아래 레코드의 모든 줄을 한 글자도 바꾸지 말고 그대로 복사하십시오.

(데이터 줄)
________________

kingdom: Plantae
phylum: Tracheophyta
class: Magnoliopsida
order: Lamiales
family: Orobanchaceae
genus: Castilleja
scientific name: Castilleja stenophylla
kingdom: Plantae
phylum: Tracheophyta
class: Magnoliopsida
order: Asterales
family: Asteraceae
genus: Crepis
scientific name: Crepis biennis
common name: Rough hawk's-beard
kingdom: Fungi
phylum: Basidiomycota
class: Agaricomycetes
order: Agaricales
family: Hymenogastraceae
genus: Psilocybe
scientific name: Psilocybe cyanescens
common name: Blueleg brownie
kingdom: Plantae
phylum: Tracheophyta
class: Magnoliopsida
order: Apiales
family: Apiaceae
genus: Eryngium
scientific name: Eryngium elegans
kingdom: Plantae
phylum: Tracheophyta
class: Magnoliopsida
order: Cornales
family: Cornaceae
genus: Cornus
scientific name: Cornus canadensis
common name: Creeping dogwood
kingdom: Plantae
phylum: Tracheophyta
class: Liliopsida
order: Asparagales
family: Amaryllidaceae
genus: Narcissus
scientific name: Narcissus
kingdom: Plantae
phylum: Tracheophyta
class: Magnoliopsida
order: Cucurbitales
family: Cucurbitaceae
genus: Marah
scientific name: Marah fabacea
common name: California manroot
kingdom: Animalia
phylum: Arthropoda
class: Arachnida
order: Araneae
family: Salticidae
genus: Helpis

________________

응답
kingdom: Plantae
phylum: Tracheophyta
class: Magnoliopsida
order: Lamiales
family: Orobanchaceae
genus: Castilleja
scientific name: Castilleja stenophylla
kingdom: Plantae
phylum: Tracheophyta
class: Magnoliopsida
order: Asterales
family: Asteraceae
genus: Crepis
scientific name: Crepis biennis
common name: Rough hawk's-beard
kingdom: Fungi
phylum: Basidiomycota
class: Agaricomycetes
order: Agaricales
family: Hymenogastraceae
genus: Psilocybe
scientific name: Psilocybe cyanescens
common name: Blueleg brownie
kingdom: Plantae
phylum: Tracheophyta
class: Magnoliopsida
order: Apiales
family: Apiaceae
genus: Eryngium
scientific name: Eryngium elegans
kingdom: Plantae
phylum: Tracheophyta
class: Magnoliopsida
order: Cornales
family: Cornaceae
genus: Cornus
scientific name: Cornus canadensis
common name: Creeping dogwood
kingdom: Plantae
phylum: Tracheophyta
class: Liliopsida
order: Asparagales
family: Amaryllidaceae
genus: Narcissus
scientific name: Narcissus
kingdom: Plantae
phylum: Tracheophyta
class: Magnoliopsida
order: Cucurbitales
family: Cucurbitaceae
genus: Marah
scientific name: Marah fabacea
common name: California manroot
kingdom: Animalia
phylum: Arthropoda
class: Arachnida
order: Araneae
family: Salticidae
genus: Helpis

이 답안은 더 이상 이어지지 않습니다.